First off, a school like Texas, whose alumni fund more than a third of the nation’s largest ($127 million last year) athletic budget, would bring in another gusher as the state’s Big Ten loyalists bought ticket rights to their half of the Texas two-step. Even that would pale in comparison to a potential doubling of television/cable revenue.

There could be obvious economies of scale, so to speak, which would reduce expenses. For example, the football team could probably share the same stadium, practice facility, weight room and such.

Dualism at Texas would pacify the purists who want to annually thump Oklahoma and Nebraska, while attracting the wallets of hardcore Big Ten fanatics who want to see how a Texas squad would stack up against the rust belt’s best. That would play nicely with the new Big 12-Big Ten alignment for the Texas Bowl, and the fact that the Big Ten has sent member teams to post-season football games in Texas every year since 1995.

The additional 63 football scholarships for a second team would keep more of the state’s best players at home and attract more from the rest of the nation.

The biggest drawbacks: Finding a name and mascot for the additional squad.

Yes, there would have to be separate coaching staffs.

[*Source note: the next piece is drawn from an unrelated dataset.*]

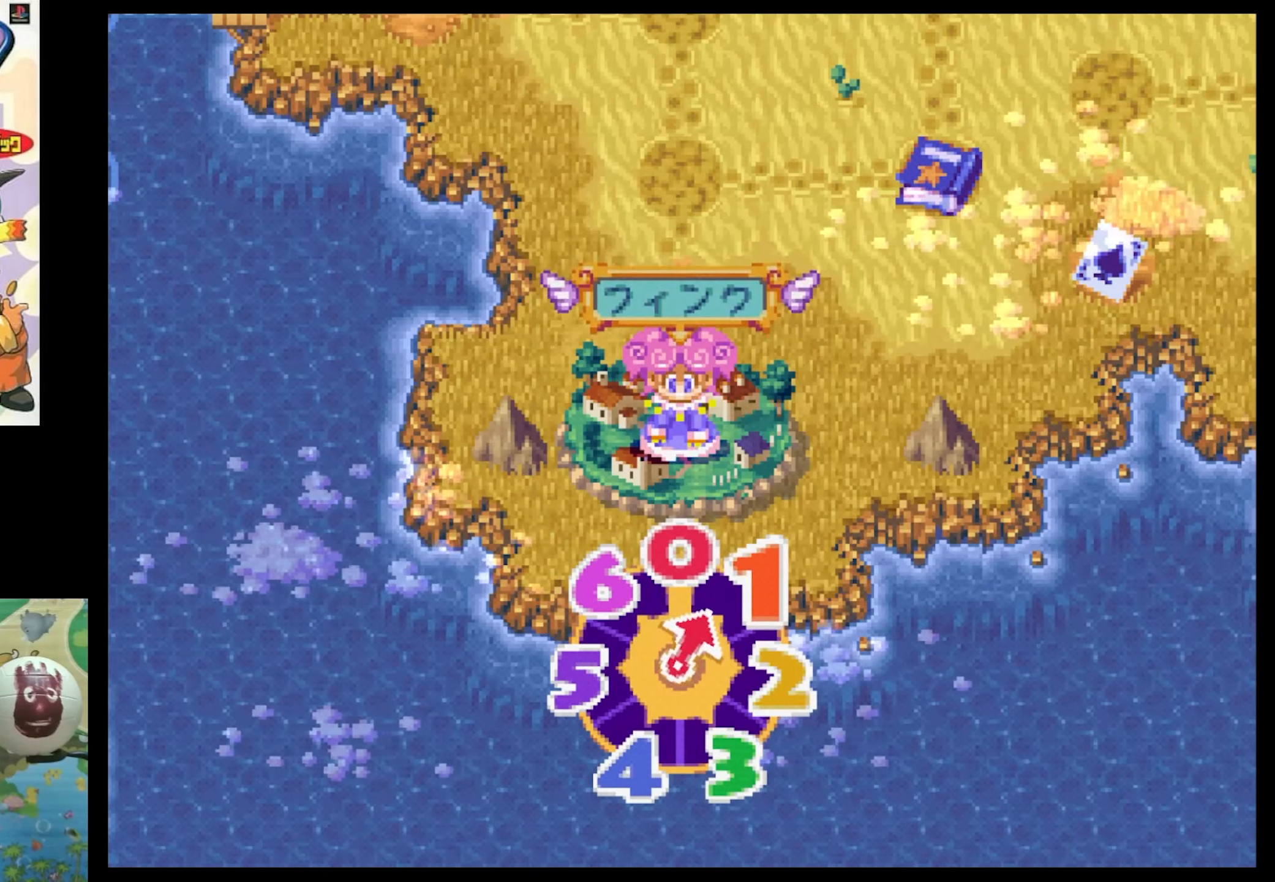
{"buttons": [], "events": []}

But the upside is that if you can afford to pay a coach $5 million, you can afford to pay two coaches $10 million. The best and brightest BCS subdivision professionals would be beating a trail to Austin, a factor in ensuring that both squads are among Top 10 gridiron programs.

Texans not only have big wallets. They have big hearts. Perhaps financial arrangements could be made to justify transportation costs for poorer schools in such a far-flung league.

Eventually others might see the potential. Ohio State, second only to Texas in football revenue, could field Scarlet and Gray squads. Penn State could do the same.

Viola! There are your thirteenth and fourteenth Big Ten teams.